And on to the Refurbishment!
I can never get enough of watching HST on orbit during these servicing missions. It’s so graceful-looking and majestic as it floats in orbit high above the planet.
This is a pretty ambitious servicing mission, and when the astronauts are through installing new equipment and refurbishing other parts of the telescope’s systems, HST should be good to go for plenty of years. I’m particularly excited to see what the Cosmic Origins Spectrograph (which will be installed in place of the old corrective optics installed after HST was diagnosed with spherical aberration) will show us. That instrument is the brainchild of former colleagues back at the University of Colorado. When I was a graduate student there, I worked as part of a team for another HST instrument — the Goddard High Resolution Spectrograph, which came out in 1997 and was replaced by the Space Telescope Imaging Spectrograph (STIS). STIS has been in safe mode and will be worked on during this mission to bring it back to life.

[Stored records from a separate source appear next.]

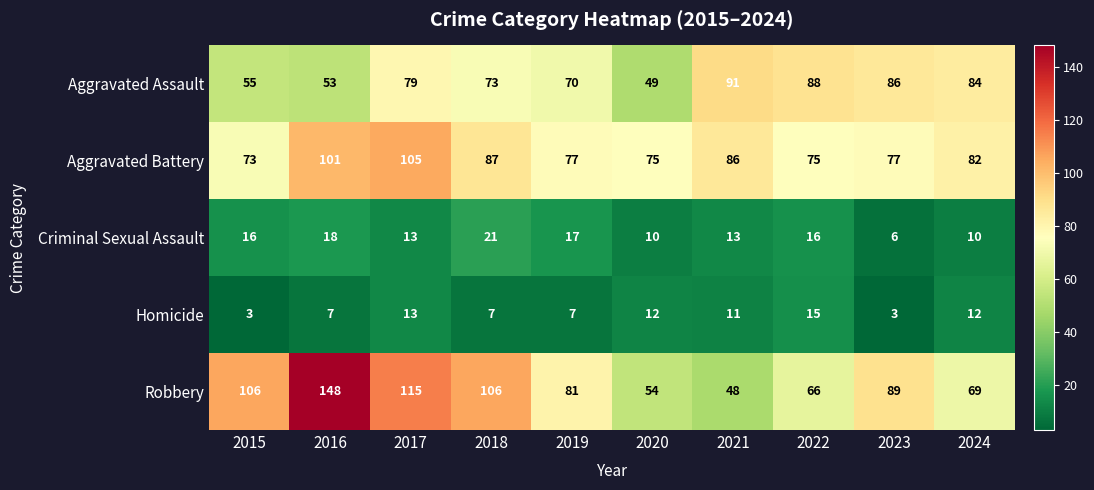

At which label does Homicide first exceed 11?

2017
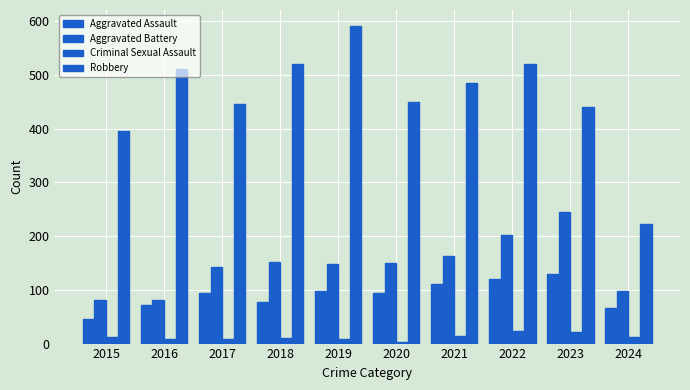

The Robbery series shows 867 at 2021. True or false?

False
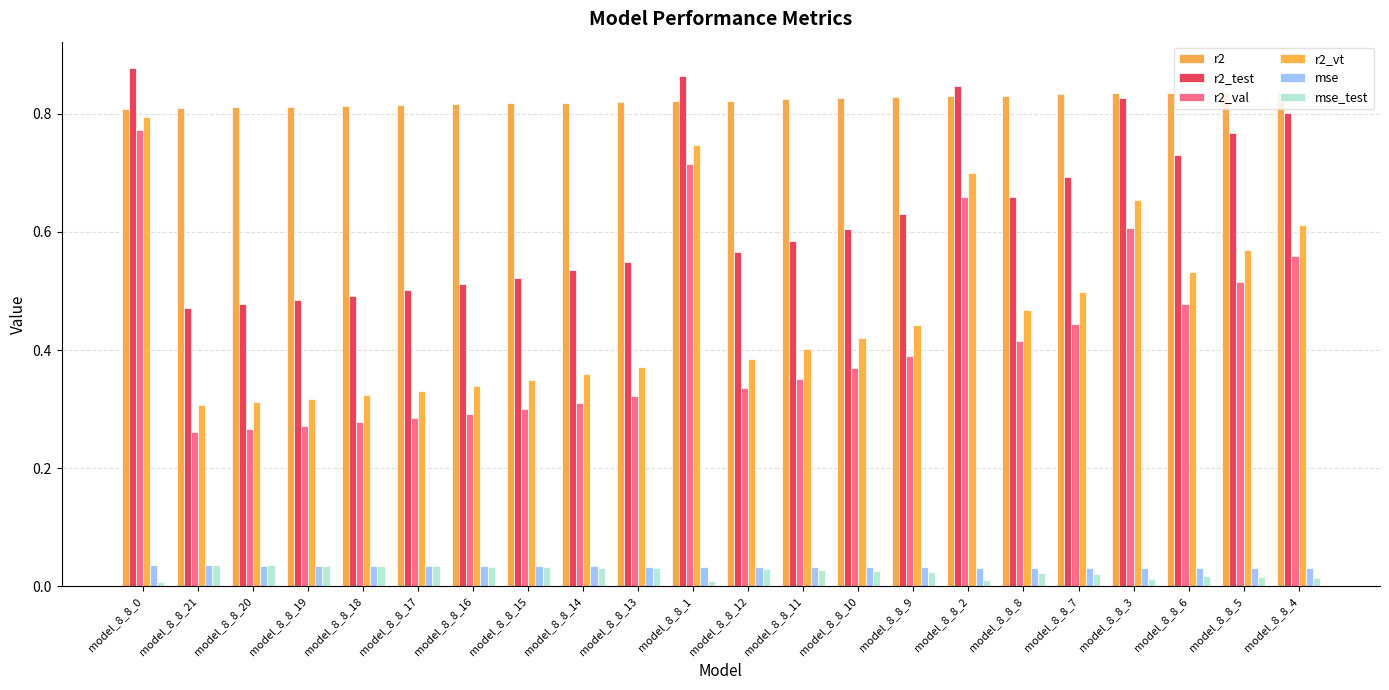

Does the chart contain stacked bars?

No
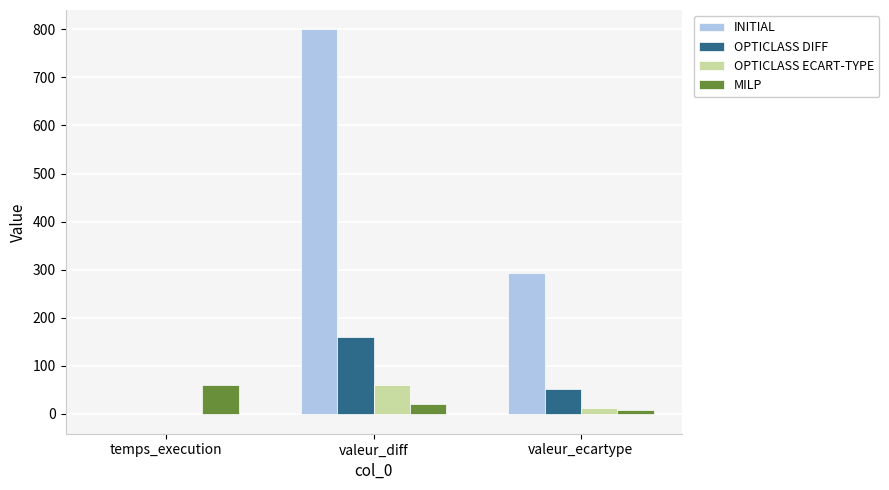

How many values in the INITIAL series exceed 292?

2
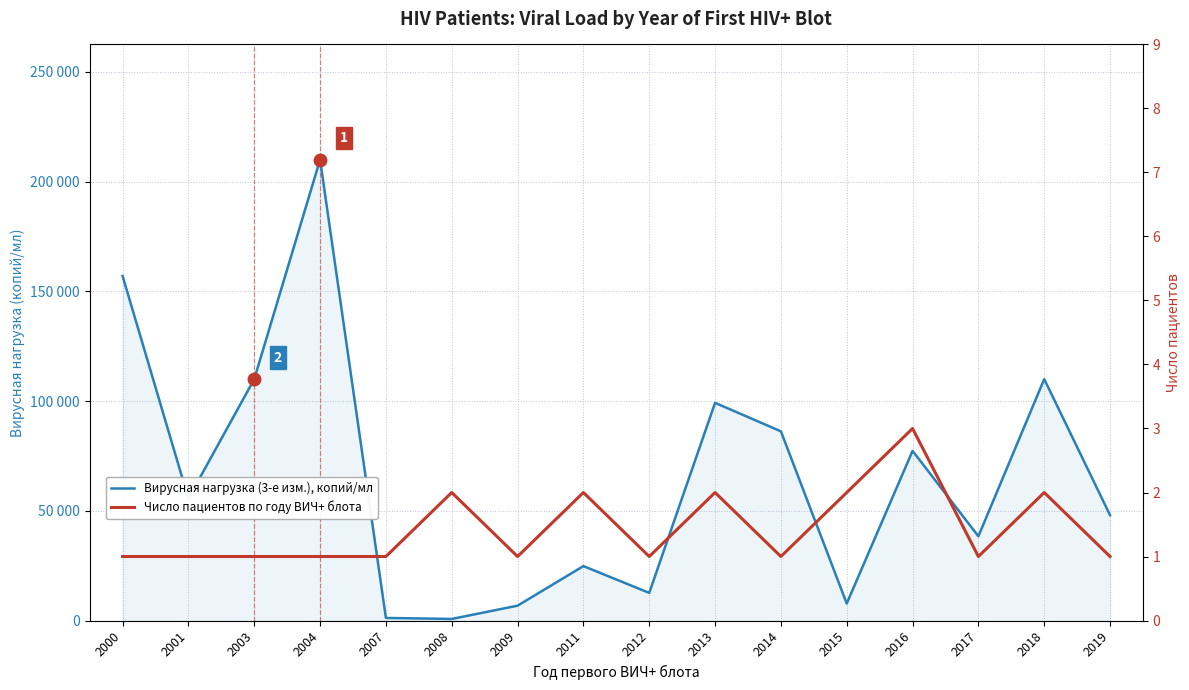

Reading right to left, what are all the values shown in this chart?

Вирусная нагрузка (3-е изм.), копий/мл: 48000	110000	38400	77300	7756	86211	99200	12600	24800	6770	718	1176	210000	110000	55600	157000
Число пациентов по году ВИЧ+ блота: 1	2	1	3	2	1	2	1	2	1	2	1	1	1	1	1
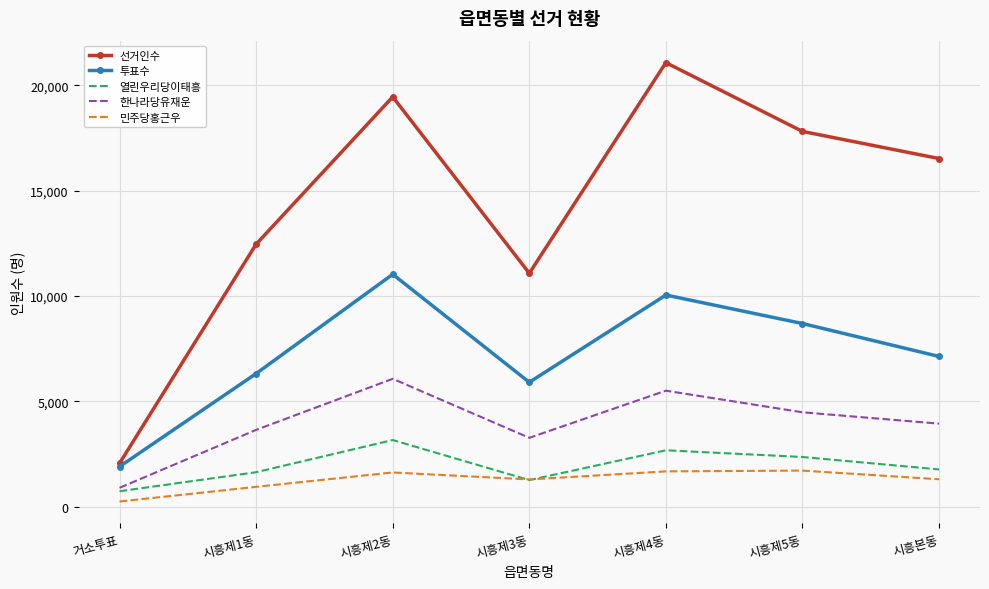

What position from the right is 시흥제3동?

4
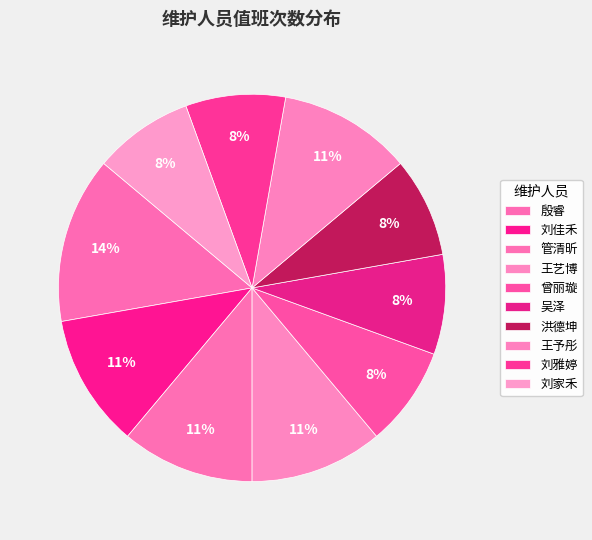

Is 刘雅婷 the majority of the pie?

No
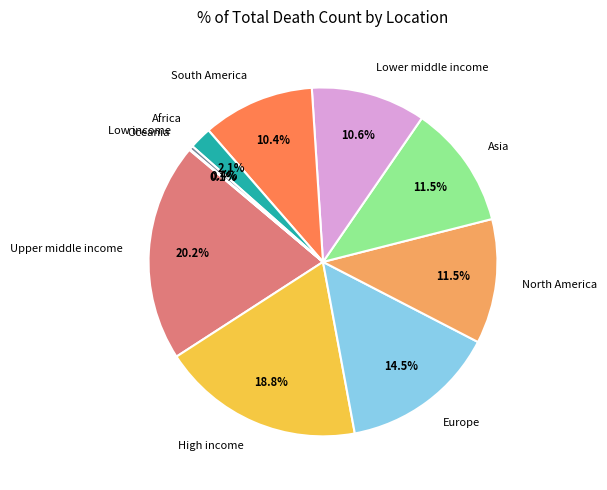

Is there any slice that represents more than half of the pie?

No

Both of those instruments (GHRS and STIS) gave HST sensitivity in ultraviolet wavelengths. Some pretty exciting things give off ultraviolet radiation, and so making HST a multi-wavelength observatory was an important part of its design. The NICMOS (which has been having problems) gave HST some of its infrared capability, allowing the telescope to peer into such places as starbirth clouds. It may be restarted after this mission is complete.
This is all in addition to the “visual” instruments onboard the telescope — the Wide-field Planetary Camera 2 (WFPC2) and the Advanced Camera for Surveys (ACS). They provide the optical view of the universe. WFPC2 is coming out, to be replaced with Wide-field Camera 3.
So, the “grand old man” of orbital astronomy is getting a new lease on life. It’s a mission that all of us Hubble Huggers have been awaiting since 2002 — and I can’t wait to see what HST will show us next!